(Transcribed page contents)
----------------
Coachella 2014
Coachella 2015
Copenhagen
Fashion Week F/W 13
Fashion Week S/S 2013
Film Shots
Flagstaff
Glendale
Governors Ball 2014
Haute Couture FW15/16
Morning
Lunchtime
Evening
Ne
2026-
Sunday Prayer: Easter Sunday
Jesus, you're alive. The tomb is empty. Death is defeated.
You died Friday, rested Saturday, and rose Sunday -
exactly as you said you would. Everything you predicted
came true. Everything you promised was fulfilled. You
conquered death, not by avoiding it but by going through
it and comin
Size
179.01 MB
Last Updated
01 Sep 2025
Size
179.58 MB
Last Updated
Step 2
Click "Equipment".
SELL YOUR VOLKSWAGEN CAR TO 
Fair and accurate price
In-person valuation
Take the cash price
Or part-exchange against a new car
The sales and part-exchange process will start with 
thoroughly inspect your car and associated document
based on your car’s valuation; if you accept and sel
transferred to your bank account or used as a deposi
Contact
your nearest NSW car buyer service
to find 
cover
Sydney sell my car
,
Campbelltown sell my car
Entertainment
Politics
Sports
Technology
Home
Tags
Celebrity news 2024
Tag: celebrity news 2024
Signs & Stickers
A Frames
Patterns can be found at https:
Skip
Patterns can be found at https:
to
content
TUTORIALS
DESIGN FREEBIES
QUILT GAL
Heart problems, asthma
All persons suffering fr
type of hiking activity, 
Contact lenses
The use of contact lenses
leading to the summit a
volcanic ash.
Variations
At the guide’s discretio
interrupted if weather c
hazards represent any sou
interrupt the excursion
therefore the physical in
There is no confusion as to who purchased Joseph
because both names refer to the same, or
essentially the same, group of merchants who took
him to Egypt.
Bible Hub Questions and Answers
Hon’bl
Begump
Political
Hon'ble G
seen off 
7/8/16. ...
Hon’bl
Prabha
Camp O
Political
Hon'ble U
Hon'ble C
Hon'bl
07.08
----------------
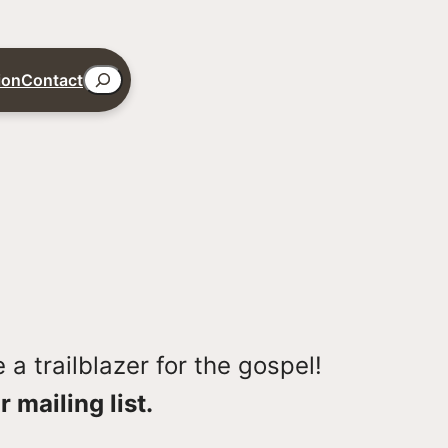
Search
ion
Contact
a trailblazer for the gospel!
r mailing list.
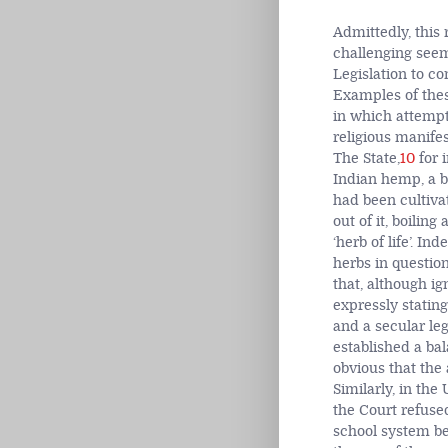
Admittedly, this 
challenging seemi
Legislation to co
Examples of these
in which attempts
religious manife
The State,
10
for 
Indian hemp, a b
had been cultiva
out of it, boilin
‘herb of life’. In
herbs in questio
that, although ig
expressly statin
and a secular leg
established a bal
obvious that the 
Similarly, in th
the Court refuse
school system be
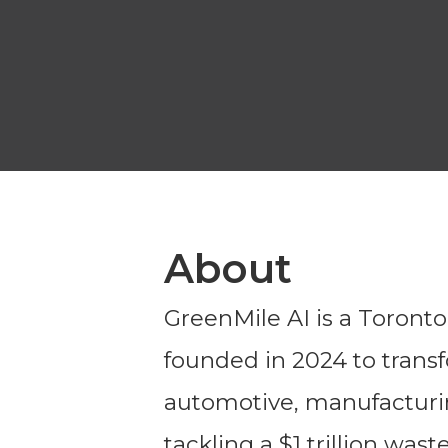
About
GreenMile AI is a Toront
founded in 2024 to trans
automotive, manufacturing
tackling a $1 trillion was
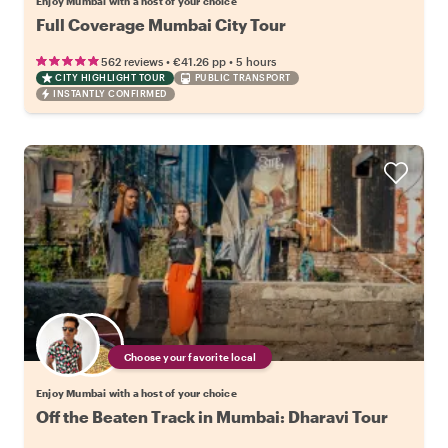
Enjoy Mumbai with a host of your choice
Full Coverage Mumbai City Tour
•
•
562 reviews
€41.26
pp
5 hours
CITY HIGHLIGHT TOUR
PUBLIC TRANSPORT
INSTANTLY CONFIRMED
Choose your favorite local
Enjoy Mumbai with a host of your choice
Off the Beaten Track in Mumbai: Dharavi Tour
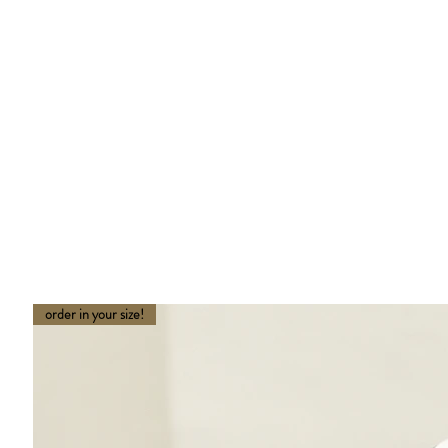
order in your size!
----------------
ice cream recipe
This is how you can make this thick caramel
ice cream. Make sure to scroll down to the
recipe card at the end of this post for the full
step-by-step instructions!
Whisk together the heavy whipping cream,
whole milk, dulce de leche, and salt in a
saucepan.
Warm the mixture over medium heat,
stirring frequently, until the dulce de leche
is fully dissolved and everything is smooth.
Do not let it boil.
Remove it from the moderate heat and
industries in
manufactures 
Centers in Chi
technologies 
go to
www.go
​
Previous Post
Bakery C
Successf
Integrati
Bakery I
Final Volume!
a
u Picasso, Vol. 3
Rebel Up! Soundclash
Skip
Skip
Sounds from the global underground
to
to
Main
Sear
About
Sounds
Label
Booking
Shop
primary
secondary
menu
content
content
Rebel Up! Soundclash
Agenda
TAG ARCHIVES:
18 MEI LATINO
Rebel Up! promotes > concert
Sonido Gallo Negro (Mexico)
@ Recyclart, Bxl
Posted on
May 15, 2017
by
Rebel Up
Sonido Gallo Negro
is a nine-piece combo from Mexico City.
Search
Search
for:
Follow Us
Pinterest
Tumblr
----------------
ABOUT THIS EXERCISE >> State the count of lines above containing the string "Rebel", and add nothing to it.

EXPECTED ANSWER >> 4